I took the bus home and didn’t dare attempt to make any sense of it. 

*

When I got home from my first day on my first real job, I cried at the dinner table. 

“Why are you crying?” my mom asked, more out of amusement than anything. I had no answer, and to this day I still don’t. I think it had to do with the idea, plain as day, that my life was changing, and I couldn’t hold on to the comfortable constants I’d grown attached to. I couldn’t hide behind ignorance anymore. I was just overwhelmed and exhausted. But it also had to do with the fact that something huge and something wonderful had just happened, and now I didn’t know what to do with myself. All the overthinking and mixed feelings were getting to me. 

Whatever it was, I’m almost certain it was the same reasoning that prompted me to cry, once again at the dinner table, when I got home from meeting Nicholas Hoult. 

Sometimes I almost wish it never happened, that APCC never brought him here in the first place. If you had asked seventeen-year-old me to list things more likely to happen to twenty-one-year-old me than being within zero inches of Nick Hoult, she would have said things like going to the moon or winning the lottery, and she would have been convinced that she wasn’t lying. It was too real, too much, and it left me drained. 

It gets me thinking, now that I’m older, would it always be this way? What if I’m just setting myself up for disappointment every time? Every good thing is probably just escapism in disguise: thirty seconds of brilliance followed by a lifetime of disillusionment.

Then I snap out of it and tell myself: You’ve conversed with Nicholas Hoult! Nicholas Hoult knows your name! Then I snap out of that and tell myself: There’s an entire universe out there. 

I think it’s easy to read this piece and write it off as shallow and juvenile. I’m already doing it, myself. But I also think people shouldn’t be so quick to dismiss the emotions experienced by anyone who’s ever loved something fanatically—it’s not being irrational, it’s being unflinchingly honest. Unrestrained. Real. And nobody should ever have to apologize for that, even if it does make us do some pretty screwed-up things.

Maybe I’ll never attain that level of “chill” that allows me to gush over my obsessions without being so emotionally vulnerable all the time. Maybe I’ll never learn to contain what I feel. Maybe next year I’ll be writing this exact same essay about someone else. Maybe I’ll never be too old for any of it, not really. And maybe I don’t really want to be. 

*

Before entering the booth for the photo session with Nick, I left the voice recorder app running on my phone and snuck it into my back pocket while the ushers reiterated that we weren’t allowed to bring anything in. 

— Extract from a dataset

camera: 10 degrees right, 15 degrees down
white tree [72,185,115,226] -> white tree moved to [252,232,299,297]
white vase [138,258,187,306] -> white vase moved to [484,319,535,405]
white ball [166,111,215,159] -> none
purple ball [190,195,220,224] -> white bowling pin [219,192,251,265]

I listened to it afterwards. He was so soft-spoken that his voice hardly registered. It makes me think of The Day the Dancers Came, and sometimes I imagine how I would lose the recording. I could accidentally delete it. I could lose track of where to listen so I’d understand what he was saying. I could stop caring altogether, and it wouldn’t matter what happened to it.

The audio is a mess of squealing fans, idle chatter, and white noise. The first time I heard it, I almost thought Nick wasn’t on it at all. But if I strain and really listen for his voice, I can just barely make out that nanosecond in which he spoke my name. 

No matter what I do, it comes and goes fast, and for a second I’m dazed and disappointed all over again. But for what it’s worth, I’ve come to appreciate it for what it is: a beautiful, imperfect, endless moment, now gone.